Saturday, July 21, 2007

Facebook ignores the Vancouver Island

The Vancouver Island (shown in the map on the right side -click to enlarge-) has a land area of 32,134 square kilometers (roughly the size of Belgium). It is the 42nd largest island in the world, 11th largest island in Canada and Canada's second most populous island (after the Island of Montreal). It is home for 723,000 people, who live distributed all across the island. The city of Victoria, which is the official capital of the Province of British Columbia, lies in the southeastern tip of the Vancouver Island. However, there are other cities across it, such as Nanaimo, Tofino, Campbell River and Port Alberni.

All the facts above would make anyone think that the Vancouver Island has some relevance in Canada, enough to avoid being ignored. But it looks that not everybody thinks the same way. At least, the staff at Facebook doesn't.

Facebook is a popular networking site that allows users to create lists of friends to keep in touch with; it is also intended to allow users to make new friends who share similar interests and who live in the same city or region by joining what they call networks. For example, if a person lives in San Diego, they can join the "San Diego Network" to look for old friends or new people who also live in San Diego. However, Facebook doesn't seem to know about the existence of any place in the world called "Vancouver Island".
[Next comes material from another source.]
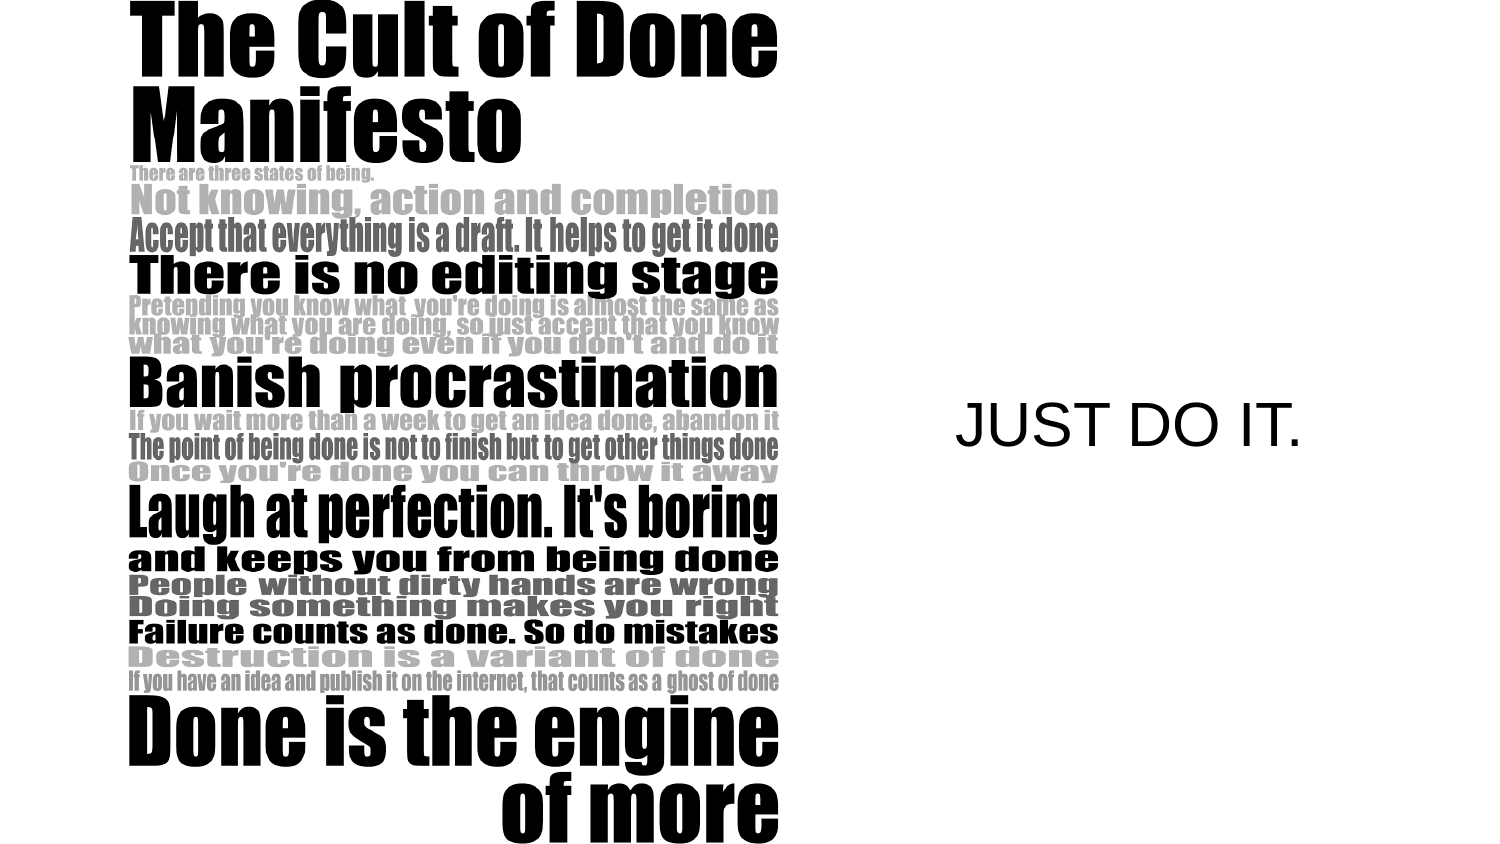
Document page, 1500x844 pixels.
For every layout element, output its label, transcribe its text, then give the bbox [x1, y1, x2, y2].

picture [127, 0, 780, 844]
list JUST DO IT. [843, 116, 1416, 728]
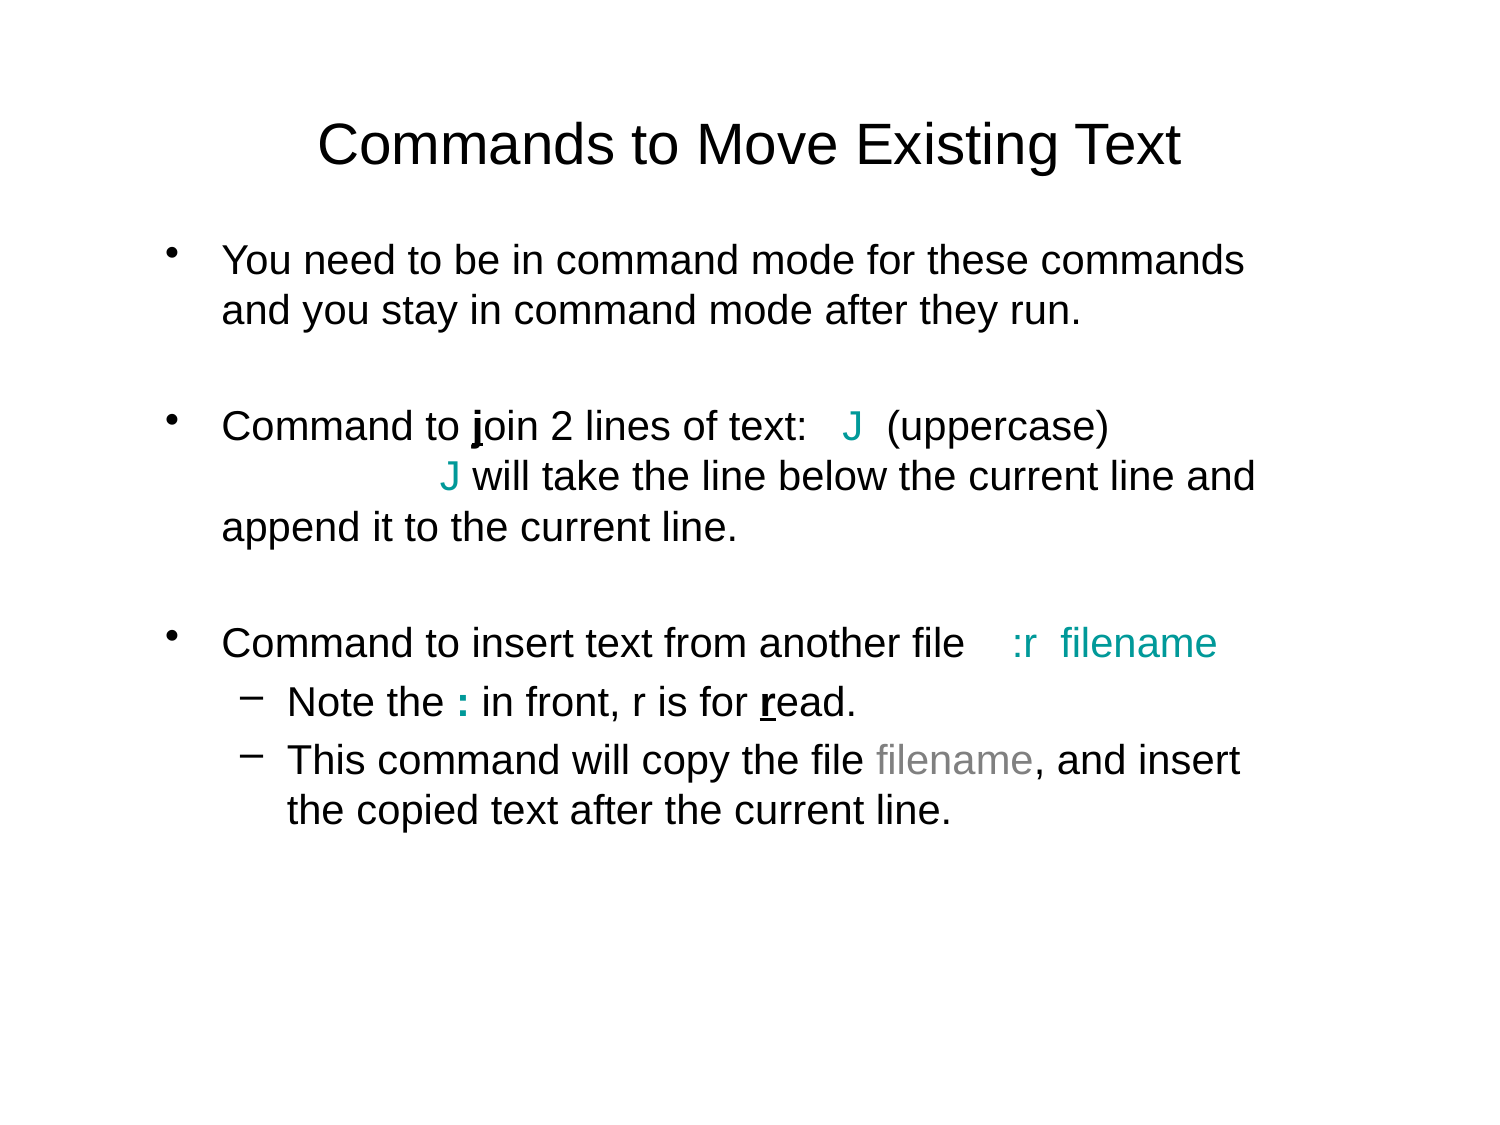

It is sad but true. People who live in the Vancouver Island don't have any Facebook network to join. They are forced to join other nearby cities' networks, such as Vancouver (city that, although it shares the name with the Vancouver Island, is located in Mainland Canada), Seattle (USA) or Bellingham (USA). Not even the area of Greater Victoria, which contains almost half of the population of the entire island and is the second largest metro area in the Province of British Columbia (after Greater Vancouver), has its own network.

This issue wouldn't be a big deal if Facebook wouldn't have become the most popular networking site on the internet, with over 27 million people around the globe using it. But the users of such web site in the Vancouver Island are a bit upset about Facebook ignoring the island and their petitions, as a fair amount of islanders have already requested Facebook to create a Vancouver Island network.

What upsets them most, is the fact that some other cities and regions in the world, much smaller in terms of land area, population, and internet users, were considered by Facebook to have their own networks. For example, the area of Akrotiri, in Cyprus, serves as a military base for British troops, and has a population of 14,000 people, most of which are British military personnel (and most likely, not Facebook users). And yes, Akrotiri has its own Facebook network.

Another interesting case is the town of Chicoutimi, in Québec, Canada. It is a place with a population of about 65,000 inhabitants, and 734 of them are Facebook users. They also have their own network in such service.

To increase pressure on Facebook to create a network for the Vancouver Island, a group of islanders created a group named "I don't live in Vancouver -- Petition for 'Vancouver Island' network" (mocking the fact that many islanders join the Vancouver network as they don't have any other network to join). The idea of the group is to show Facebook the general feeling of islanders about the lack of a "Victoria network" or a "Vancouver Island" network. To date, 15,075 members have joined this pressure group. Interestingly, the amount of people in the group demanding a specific Facebook network for the Vancouver Island outnumbers the amount of users of some of the current Facebook networks.

Facebook, in the meanwhile, hasn't expressed any opinion about creating or not this kind of network. Will the islanders be successful in getting their own network? It looks that they won't get any answer to that question in the short run, but in the meanwhile, the "I don't live in Vancouver -- Petition for 'Vancouver Island' network" group continues to grow day by day.